= PROBLEM =
Put the lines below into a JSON list of strings, one string per line, skipping blank lines and leaving out the pictures.
►
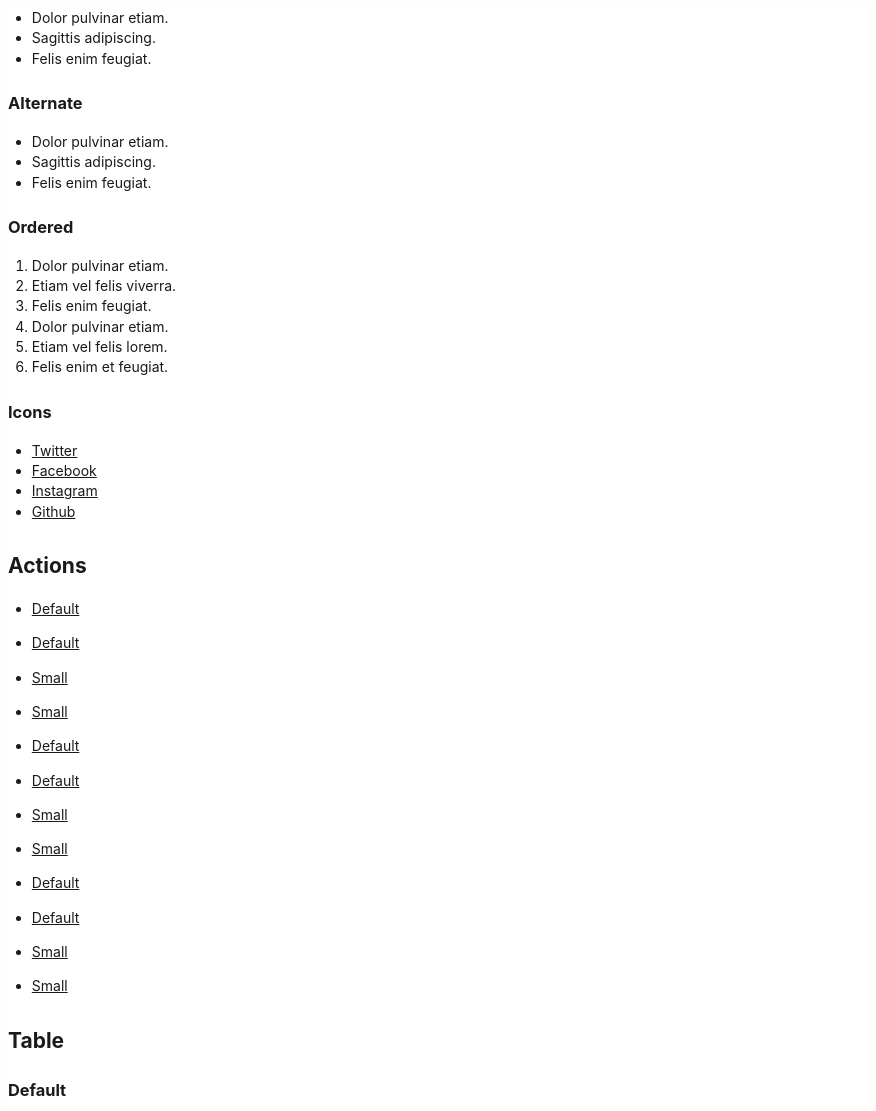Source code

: -   Dolor pulvinar etiam.
-   Sagittis adipiscing.
-   Felis enim feugiat.

### Alternate

-   Dolor pulvinar etiam.
-   Sagittis adipiscing.
-   Felis enim feugiat.

### Ordered

1.  Dolor pulvinar etiam.
2.  Etiam vel felis viverra.
3.  Felis enim feugiat.
4.  Dolor pulvinar etiam.
5.  Etiam vel felis lorem.
6.  Felis enim et feugiat.

### Icons

-   <a href="#" class="icon brands fa-twitter"><span class="label">Twitter</span></a>
-   <a href="#" class="icon brands fa-facebook-f"><span class="label">Facebook</span></a>
-   <a href="#" class="icon brands fa-instagram"><span class="label">Instagram</span></a>
-   <a href="#" class="icon brands fa-github"><span class="label">Github</span></a>

Actions
-------

-   <a href="#" class="button primary">Default</a>
-   <a href="#" class="button">Default</a>



-   <a href="#" class="button primary small">Small</a>
-   <a href="#" class="button small">Small</a>



-   <a href="#" class="button primary">Default</a>
-   <a href="#" class="button">Default</a>



-   <a href="#" class="button primary small">Small</a>
-   <a href="#" class="button small">Small</a>

-   <a href="#" class="button primary fit">Default</a>
-   <a href="#" class="button fit">Default</a>



-   <a href="#" class="button primary small fit">Small</a>
-   <a href="#" class="button small fit">Small</a>

Table
-----

### Default
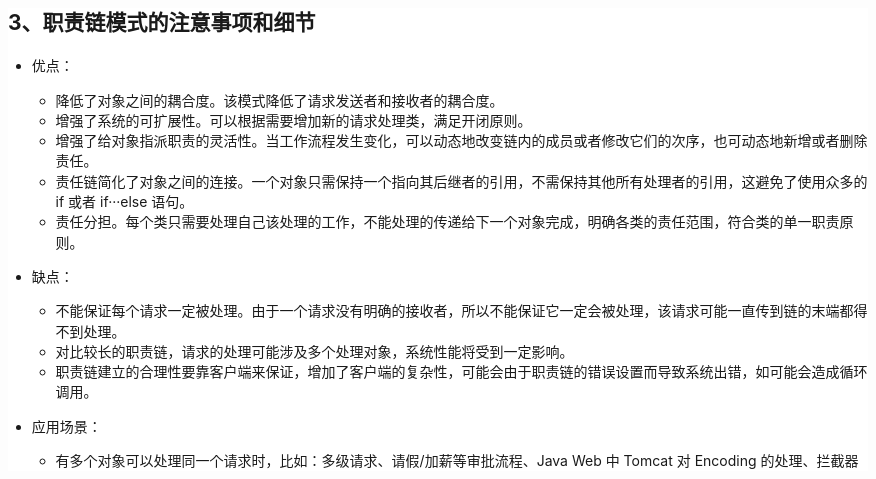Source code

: ## 3、职责链模式的注意事项和细节


- 优点：

    -  降低了对象之间的耦合度。该模式降低了请求发送者和接收者的耦合度。
    - 增强了系统的可扩展性。可以根据需要增加新的请求处理类，满足开闭原则。
    - 增强了给对象指派职责的灵活性。当工作流程发生变化，可以动态地改变链内的成员或者修改它们的次序，也可动态地新增或者删除责任。
    - 责任链简化了对象之间的连接。一个对象只需保持一个指向其后继者的引用，不需保持其他所有处理者的引用，这避免了使用众多的 if 或者 if···else 语句。
    - 责任分担。每个类只需要处理自己该处理的工作，不能处理的传递给下一个对象完成，明确各类的责任范围，符合类的单一职责原则。

- 缺点：
    - 不能保证每个请求一定被处理。由于一个请求没有明确的接收者，所以不能保证它一定会被处理，该请求可能一直传到链的末端都得不到处理。
    - 对比较长的职责链，请求的处理可能涉及多个处理对象，系统性能将受到一定影响。
    - 职责链建立的合理性要靠客户端来保证，增加了客户端的复杂性，可能会由于职责链的错误设置而导致系统出错，如可能会造成循环调用。

- 应用场景：
    - 有多个对象可以处理同一个请求时，比如：多级请求、请假/加薪等审批流程、Java Web 中 Tomcat
对 Encoding 的处理、拦截器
◄
= WRITTEN SOLUTION =
[
  "Source code",
  ": -   Dolor pulvinar etiam.",
  "-   Sagittis adipiscing.",
  "-   Felis enim feugiat.",
  "### Alternate",
  "-   Dolor pulvinar etiam.",
  "-   Sagittis adipiscing.",
  "-   Felis enim feugiat.",
  "### Ordered",
  "1.  Dolor pulvinar etiam.",
  "2.  Etiam vel felis viverra.",
  "3.  Felis enim feugiat.",
  "4.  Dolor pulvinar etiam.",
  "5.  Etiam vel felis lorem.",
  "6.  Felis enim et feugiat.",
  "### Icons",
  "-   <a href=\"#\" class=\"icon brands fa-twitter\"><span class=\"label\">Twitter</span></a>",
  "-   <a href=\"#\" class=\"icon brands fa-facebook-f\"><span class=\"label\">Facebook</span></a>",
  "-   <a href=\"#\" class=\"icon brands fa-instagram\"><span class=\"label\">Instagram</span></a>",
  "-   <a href=\"#\" class=\"icon brands fa-github\"><span class=\"label\">Github</span></a>",
  "Actions",
  "-------",
  "-   <a href=\"#\" class=\"button primary\">Default</a>",
  "-   <a href=\"#\" class=\"button\">Default</a>",
  "-   <a href=\"#\" class=\"button primary small\">Small</a>",
  "-   <a href=\"#\" class=\"button small\">Small</a>",
  "-   <a href=\"#\" class=\"button primary\">Default</a>",
  "-   <a href=\"#\" class=\"button\">Default</a>",
  "-   <a href=\"#\" class=\"button primary small\">Small</a>",
  "-   <a href=\"#\" class=\"button small\">Small</a>",
  "-   <a href=\"#\" class=\"button primary fit\">Default</a>",
  "-   <a href=\"#\" class=\"button fit\">Default</a>",
  "-   <a href=\"#\" class=\"button primary small fit\">Small</a>",
  "-   <a href=\"#\" class=\"button small fit\">Small</a>",
  "Table",
  "-----",
  "### Default",
  "Source code",
  ": ## 3、职责链模式的注意事项和细节",
  "- 优点：",
  "    -  降低了对象之间的耦合度。该模式降低了请求发送者和接收者的耦合度。",
  "    - 增强了系统的可扩展性。可以根据需要增加新的请求处理类，满足开闭原则。",
  "    - 增强了给对象指派职责的灵活性。当工作流程发生变化，可以动态地改变链内的成员或者修改它们的次序，也可动态地新增或者删除责任。",
  "    - 责任链简化了对象之间的连接。一个对象只需保持一个指向其后继者的引用，不需保持其他所有处理者的引用，这避免了使用众多的 if 或者 if···else 语句。",
  "    - 责任分担。每个类只需要处理自己该处理的工作，不能处理的传递给下一个对象完成，明确各类的责任范围，符合类的单一职责原则。",
  "- 缺点：",
  "    - 不能保证每个请求一定被处理。由于一个请求没有明确的接收者，所以不能保证它一定会被处理，该请求可能一直传到链的末端都得不到处理。",
  "    - 对比较长的职责链，请求的处理可能涉及多个处理对象，系统性能将受到一定影响。",
  "    - 职责链建立的合理性要靠客户端来保证，增加了客户端的复杂性，可能会由于职责链的错误设置而导致系统出错，如可能会造成循环调用。",
  "- 应用场景：",
  "    - 有多个对象可以处理同一个请求时，比如：多级请求、请假/加薪等审批流程、Java Web 中 Tomcat",
  "对 Encoding 的处理、拦截器"
]